Coulomb and symmetry-energy effects on proton and neutron density-distributions in central heavy-ion collisions, across beam energies and system masses

¹ Department of Physics and Astronomy, University of Tennessee, Knoxville, TN 37996, USA
² Department of Physics (Astrophysics), University of Oxford, Oxford OX1 3RH, United Kingdom
³ Facility for Rare Isotope Beams and Department of Physics and Astronomy, Michigan State University, East Lansing, MI 48824, USA
⁴ Faculty of International Studies, Osaka University of Economics and Law, Osaka 581-8511, Japan

^* e-mail: jirina.stone@physics.ox.ac.uk
^** e-mail: daniel@frib.msu.edu
^*** e-mail: iwata_phys@08.alumni.u-tokyo.ac.jp

Published online: 18 October 2024

Abstract

In this contribution, we review our current and previous investigations of total, proton, and neutron particle number densities and the asymmetry of proton and neutron density distributions achievable in central heavy-ion collisions at beam energy below 800 MeV/nucleon.
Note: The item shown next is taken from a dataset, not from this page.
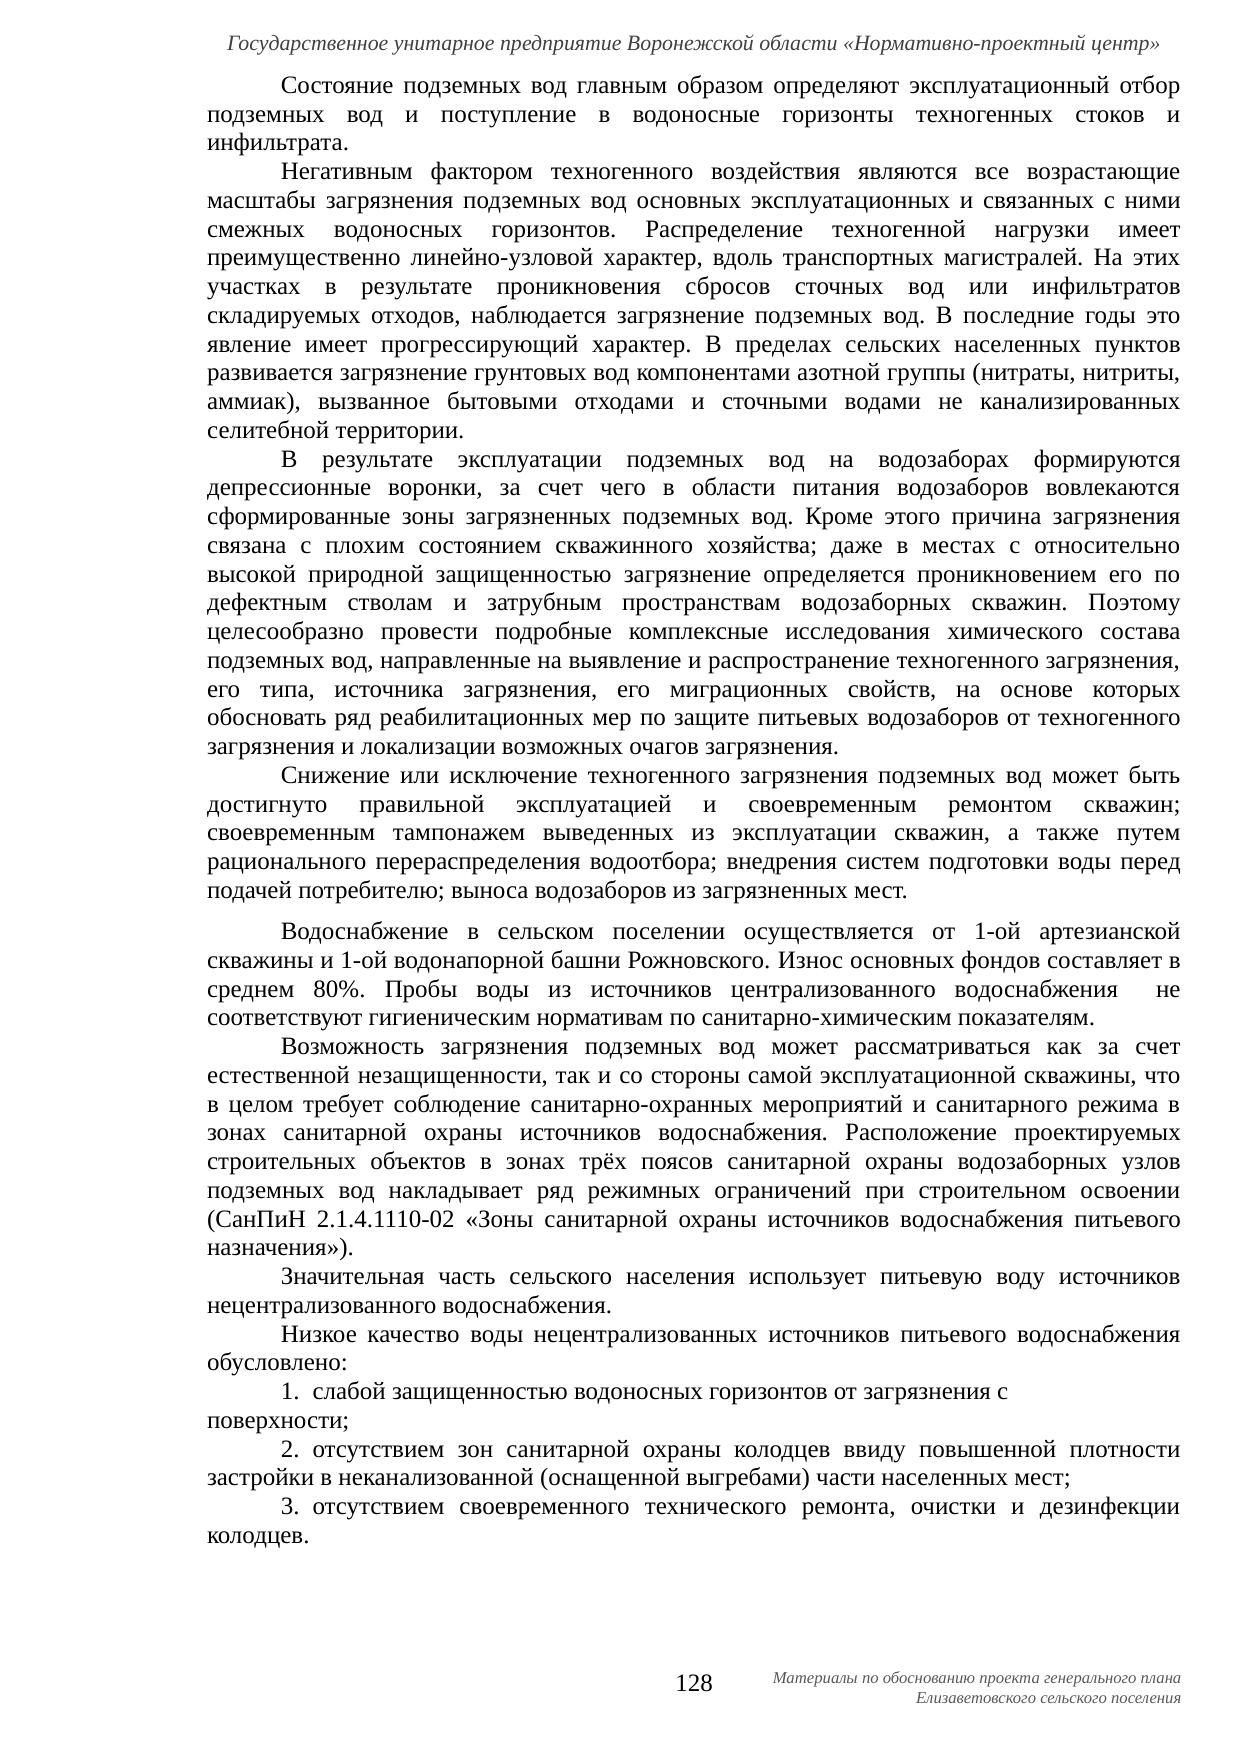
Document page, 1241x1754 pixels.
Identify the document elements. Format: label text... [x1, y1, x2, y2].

Furthermore, the effects of the Coulomb interaction and the dependence on a system size in three representative symmetric and asymmetric Ca, Sn and Pb systems are studied. The Boltzmann-Uhlenbeck-Uehling (pBUU) transport and Time-Dependent Hartree-Fock (TDHF) models, employing the SVbas, SkT3 and SVsym Skyrme interactions, are used in these simulations. We find that (i) the highest total densities predicted at E_beam = 800 MeV/nucleon are on the order of ∼ 2.5ρ₀ (ρ₀ = 0.16 fm⁻³), (ii) the proton-neutron asymmetry for maximal densities, δ = (ρ_n^max−ρ_p^max)/(ρ_n^max+ρ_p^max) do not generally exceed the asymmetry in the initial state of the collision at all beam energies and tend to decrease during the reaction, and (iii) a significant portion of this asymmetry has its microscopic origin in Coulomb forces, masking the pure nuclear contribution. In addition, the evolution of normalized maximal proton, neutron, and total nucleon number density with increasing beam energy, the impact of correlations in the reaction, and the time evolution of the proton and neutron density distributions in the plane transverse to the beam direction are illustrated and discussed.